No need to face a BB30 shell as the bearing has no contact at all with the face and relies solely on the ID of the shell and the snapring location as a stop. The shells are initially turned undersized with the snap ring bore sized to spec. That way, only a boring/reaming operation needs to be performed.You're right that the grooves don't remain parallel but you don't need to press the bearings far enough in to make full contact with the snap rings.

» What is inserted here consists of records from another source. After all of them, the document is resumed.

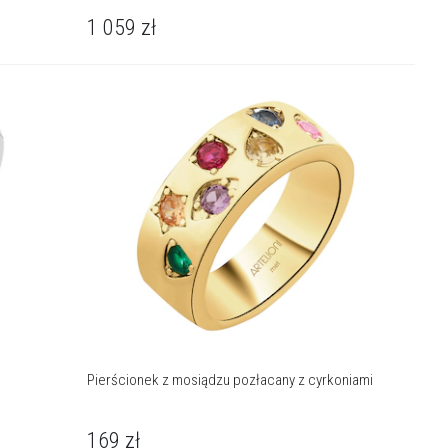
1 059
zł
Pierścionek z mosiądzu pozłacany z cyrkoniami
169
zł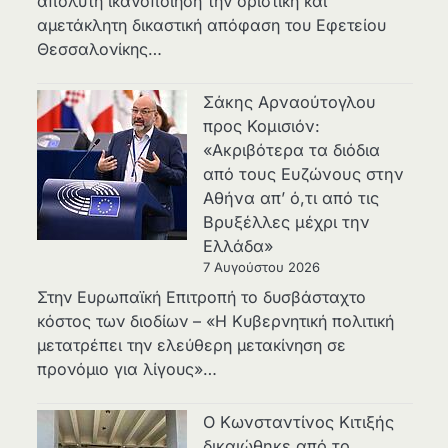
απόλυτη ικανοποίηση την οριστική και
αμετάκλητη δικαστική απόφαση του Εφετείου
Θεσσαλονίκης…
Σάκης Αρναούτογλου
προς Κομισιόν:
«Ακριβότερα τα διόδια
από τους Ευζώνους στην
Αθήνα απ’ ό,τι από τις
Βρυξέλλες μέχρι την
Ελλάδα»
7 Αυγούστου 2026
Στην Ευρωπαϊκή Επιτροπή το δυσβάσταχτο
κόστος των διοδίων – «Η Κυβερνητική πολιτική
μετατρέπει την ελεύθερη μετακίνηση σε
προνόμιο για λίγους»…
Ο Κωνσταντίνος Κιτιξής
δικαιώθηκε από το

That said, and I've written this before, now that PF30 is available, I'll never build another BB30 frame. They accomplish the same thing but PF30 shells are slightly less finicky to build with.


----------



## smdubovsky (Apr 27, 2007)

smudge said:


> No need to face a BB30 shell as the bearing has no contact at all with the face


Ahhhhh. (little lightbulb above head appears)


----------



## Linnaeus (May 17, 2009)

smudge said:


> For the record, the wider shells don't actually have a practical advantage when it comes to chainstay spacing and tire clearance/ring. You're still constrained by the location of the chainrings and the thickness of the drive side stay. Any problem you're going to have RE clearances, you're still going to have it if you choose to build to a BB92 vs a standard 73mm shell.

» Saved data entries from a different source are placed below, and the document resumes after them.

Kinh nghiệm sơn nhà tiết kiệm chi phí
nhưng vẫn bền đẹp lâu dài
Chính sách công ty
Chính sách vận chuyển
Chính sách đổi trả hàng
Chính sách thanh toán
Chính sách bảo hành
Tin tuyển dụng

Sean I agree with what you said for >99% of frames. However, I was purposely vague in what I posted above because it's possible to imagine a combination, albeit rare, of single chainring bike with super short CS where you can gain tire clearance with this combo. You are still correct that most frames will be limited by chainring clearance.

Wider pivot mounting on full suspension bikes is likely to be one of the most tangible benefits of this wider shells.


----------



## Thylacine (Feb 29, 2004)

_"really light" isn't data. A 1.5 x 73mm Paragon shell weighs 102g. King cups weigh108g. I'll weigh the Shimano cups later today and will edit this post. What does your shell weigh?_

SM-FCM970 Shimano BB92 pressfit cups and sleeve 71g actual.

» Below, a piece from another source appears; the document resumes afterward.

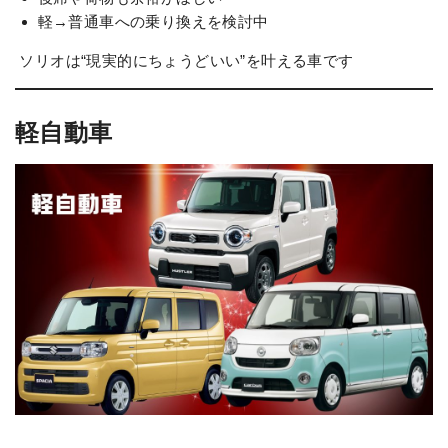
軽→普通車への乗り換えを検討中
ソリオは“現実的にちょうどいい”を叶える車です
軽自動車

The system _might_ be 15-20g lighter than your standard external BB setup, which isn't exactly anything to write home about.


----------



## DWF (Jan 12, 2004)

Anecdotal evidence, but we've been selling more Shimano PF adapters than all the rest. Then PF30s. I can't give BB30's adapters away and I still have about 100 sets of them. :madman:


----------



## vulture (Jan 13, 2004)

DWF said:


> Anecdotal evidence, but we've been selling more Shimano PF adapters than all the rest. Then PF30s. I can't give BB30's adapters away and I still have about 100 sets of them. :madman:


Ah, that's the data I want. What other tidbits can you clue us in on?


----------



## CurbDestroyer (Mar 6, 2008)

HomeGrownSS said:


> BB30: blah blah blah
> BB92: blah blah blah
> pressfit 30: blah blah blah
> 
> SQUARE TAPER: i aint going no where


I've still got 2 square taper BB's I've had since the early to mid 90's that still work well. Yea they are a pain in the arse to pull, but they have stood the test of time. Where's ISIS, Octa Link v1 and v2??


----------



## NorseRider (Feb 9, 2004)

It would be interesting to hear from Don in regards to any changes in the uptake pattern here.

Truls


----------